SHANGHAI, Apr 12 (SMM) – SHFE zinc tumbled during the day and touched a low at 23,605 yuan/mt on Thursday April 12 despite better fundamentals since the start of this month.
This is mainly because sentiment turned bearish when market talk suggested that China’s State Reserve Bureau may release 50,000-60,000 mt of zinc ingot to be received by some state-owned enterprises.
Speculative investors took advantage of such information and added their short bets, pressuring zinc prices. Over 100,000 lots were added to SHFE zinc positions during the day.
However, whether the State Reserve Bureau would release the metal could not be verified at the time of writing.
In addition, LME warrants have grown over 20,000 mt to 166,050 mt over the past week. Geopolitical risks such as the intensifying US-China trade war, US sanctions on Russia and Syria crisis have all weighed on the market and led investors to be more risk averse.
On the fundamentals front, zinc concentrate treatment charges (TCs) remained at low levels in April, when output from smelters is expected to be 3.4% lower from March due to maintenance works, SMM survey showed.

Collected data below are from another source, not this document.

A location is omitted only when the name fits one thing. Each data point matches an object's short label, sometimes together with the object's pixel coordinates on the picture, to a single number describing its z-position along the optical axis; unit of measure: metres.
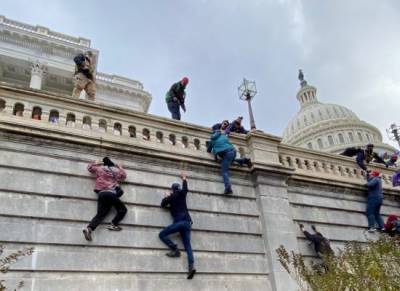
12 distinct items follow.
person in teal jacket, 11.04
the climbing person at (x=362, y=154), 14.73
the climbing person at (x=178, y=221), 9.27
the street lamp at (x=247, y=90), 19.55
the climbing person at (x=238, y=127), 13.21
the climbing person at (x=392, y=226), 12.78
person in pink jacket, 8.80
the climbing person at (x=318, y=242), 11.20
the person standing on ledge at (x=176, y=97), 13.79
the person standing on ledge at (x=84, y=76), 12.22
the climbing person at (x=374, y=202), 13.13
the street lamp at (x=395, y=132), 31.95
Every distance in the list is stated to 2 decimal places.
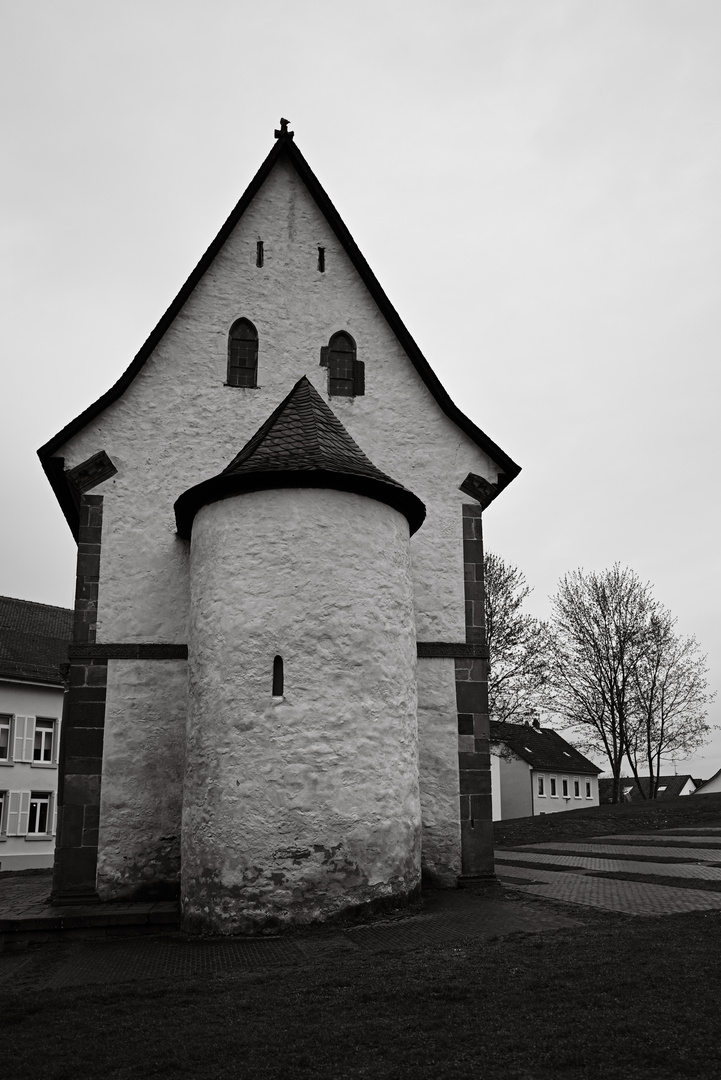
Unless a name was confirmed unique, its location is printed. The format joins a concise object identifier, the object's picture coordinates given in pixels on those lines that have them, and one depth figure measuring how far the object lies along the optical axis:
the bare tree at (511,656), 32.94
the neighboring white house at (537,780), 63.16
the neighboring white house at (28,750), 35.03
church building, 11.98
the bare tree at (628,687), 42.38
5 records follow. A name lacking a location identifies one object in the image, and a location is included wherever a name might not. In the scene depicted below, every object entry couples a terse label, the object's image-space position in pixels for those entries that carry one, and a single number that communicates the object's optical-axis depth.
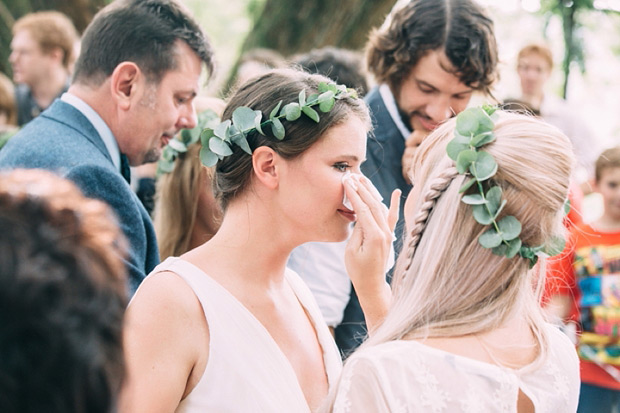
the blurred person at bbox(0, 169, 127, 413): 0.85
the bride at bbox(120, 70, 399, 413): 1.86
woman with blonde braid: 1.64
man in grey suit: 2.74
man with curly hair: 3.21
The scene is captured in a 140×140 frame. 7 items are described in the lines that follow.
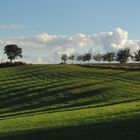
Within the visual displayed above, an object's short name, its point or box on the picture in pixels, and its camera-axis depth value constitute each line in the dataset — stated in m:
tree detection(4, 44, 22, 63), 173.50
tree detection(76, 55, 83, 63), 180.85
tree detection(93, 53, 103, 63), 179.38
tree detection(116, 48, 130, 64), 153.00
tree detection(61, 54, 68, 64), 184.88
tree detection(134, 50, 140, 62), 128.73
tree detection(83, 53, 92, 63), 177.29
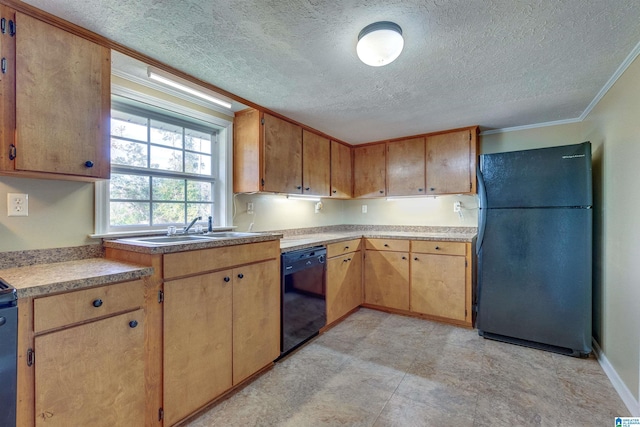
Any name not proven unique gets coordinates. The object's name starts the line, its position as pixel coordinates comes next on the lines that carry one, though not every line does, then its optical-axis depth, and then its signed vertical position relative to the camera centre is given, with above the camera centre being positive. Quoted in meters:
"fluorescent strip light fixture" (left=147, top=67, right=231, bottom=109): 1.83 +0.89
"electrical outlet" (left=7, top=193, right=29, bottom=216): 1.52 +0.05
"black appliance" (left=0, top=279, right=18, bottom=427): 1.01 -0.51
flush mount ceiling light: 1.46 +0.90
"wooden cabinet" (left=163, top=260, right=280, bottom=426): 1.61 -0.77
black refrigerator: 2.38 -0.31
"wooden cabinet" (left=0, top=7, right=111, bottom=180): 1.31 +0.54
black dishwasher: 2.39 -0.75
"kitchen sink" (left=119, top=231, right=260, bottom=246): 1.95 -0.19
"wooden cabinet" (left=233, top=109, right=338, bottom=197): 2.62 +0.57
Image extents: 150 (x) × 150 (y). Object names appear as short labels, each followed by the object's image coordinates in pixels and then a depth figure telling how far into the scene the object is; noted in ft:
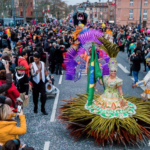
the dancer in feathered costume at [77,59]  21.29
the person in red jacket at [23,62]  22.88
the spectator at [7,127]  9.93
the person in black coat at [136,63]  27.84
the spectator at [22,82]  18.52
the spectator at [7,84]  14.64
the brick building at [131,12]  191.11
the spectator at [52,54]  35.37
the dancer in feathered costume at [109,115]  14.44
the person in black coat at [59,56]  35.01
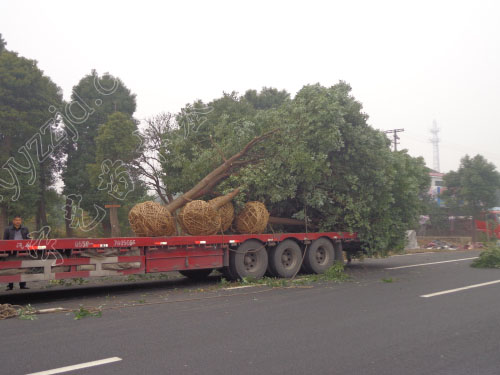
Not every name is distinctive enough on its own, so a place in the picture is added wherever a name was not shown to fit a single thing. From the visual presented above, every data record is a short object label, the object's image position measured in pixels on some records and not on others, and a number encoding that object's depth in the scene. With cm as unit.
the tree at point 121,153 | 1748
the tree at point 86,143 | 2562
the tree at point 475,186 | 3259
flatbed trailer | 905
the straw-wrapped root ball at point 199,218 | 1182
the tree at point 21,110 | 2058
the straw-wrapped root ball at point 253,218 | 1293
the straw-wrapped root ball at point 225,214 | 1280
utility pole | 3780
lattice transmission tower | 13675
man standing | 982
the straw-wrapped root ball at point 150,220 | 1131
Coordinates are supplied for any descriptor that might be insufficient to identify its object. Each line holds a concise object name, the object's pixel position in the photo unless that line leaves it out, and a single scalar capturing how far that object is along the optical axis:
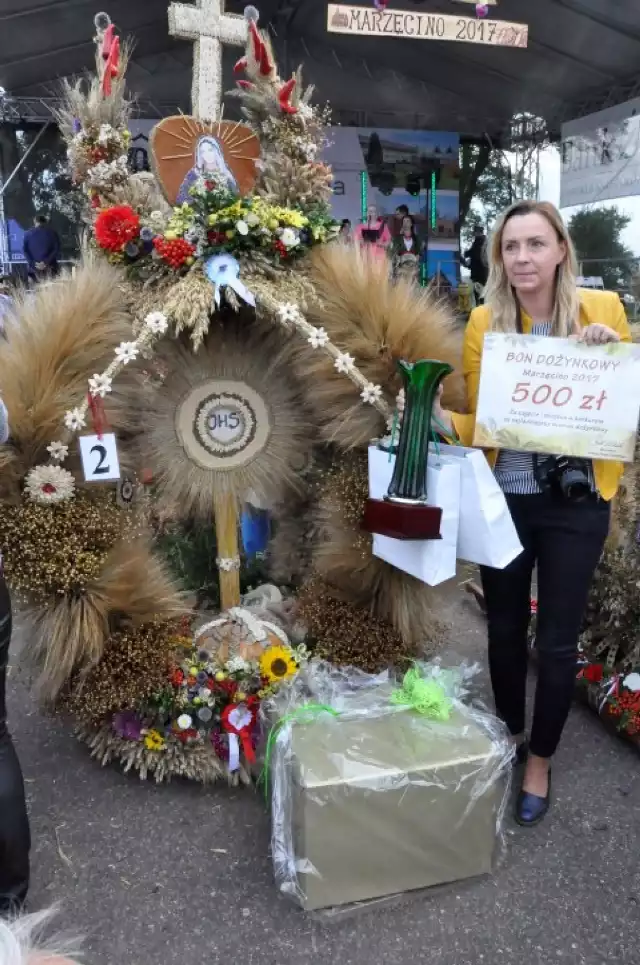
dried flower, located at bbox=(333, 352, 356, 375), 2.42
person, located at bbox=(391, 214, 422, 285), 11.58
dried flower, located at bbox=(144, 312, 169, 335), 2.35
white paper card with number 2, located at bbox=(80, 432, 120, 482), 2.32
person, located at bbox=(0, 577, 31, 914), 1.85
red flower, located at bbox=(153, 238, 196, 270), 2.42
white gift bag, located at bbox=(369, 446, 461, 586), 2.10
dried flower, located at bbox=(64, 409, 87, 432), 2.29
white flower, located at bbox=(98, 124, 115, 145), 2.49
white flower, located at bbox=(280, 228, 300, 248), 2.47
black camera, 2.12
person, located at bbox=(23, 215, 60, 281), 9.52
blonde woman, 2.13
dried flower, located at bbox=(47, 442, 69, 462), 2.30
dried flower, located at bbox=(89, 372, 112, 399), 2.33
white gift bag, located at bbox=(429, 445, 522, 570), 2.08
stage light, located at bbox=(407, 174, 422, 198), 12.94
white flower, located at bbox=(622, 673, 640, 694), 2.77
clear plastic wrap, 1.99
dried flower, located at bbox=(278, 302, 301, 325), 2.39
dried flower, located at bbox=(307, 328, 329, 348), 2.42
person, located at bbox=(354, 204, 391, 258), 8.00
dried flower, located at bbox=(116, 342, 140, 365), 2.35
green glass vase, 2.15
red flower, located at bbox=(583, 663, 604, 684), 2.98
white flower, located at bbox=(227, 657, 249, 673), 2.61
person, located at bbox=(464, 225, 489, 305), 11.16
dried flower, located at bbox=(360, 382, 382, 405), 2.43
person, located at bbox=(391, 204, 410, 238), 12.44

Galvanising plants and zinc oxide producers in Hebei province and Tianjin have resumed normal operations as the weather improved. Demand in east and south China were stable. Inventories in Shanghai, Guangdong and Tianjin have declined for four consecutive weeks and are expected to fall further as demand recovers.
SMM believes that technical factors accounted for the weakness in zinc prices.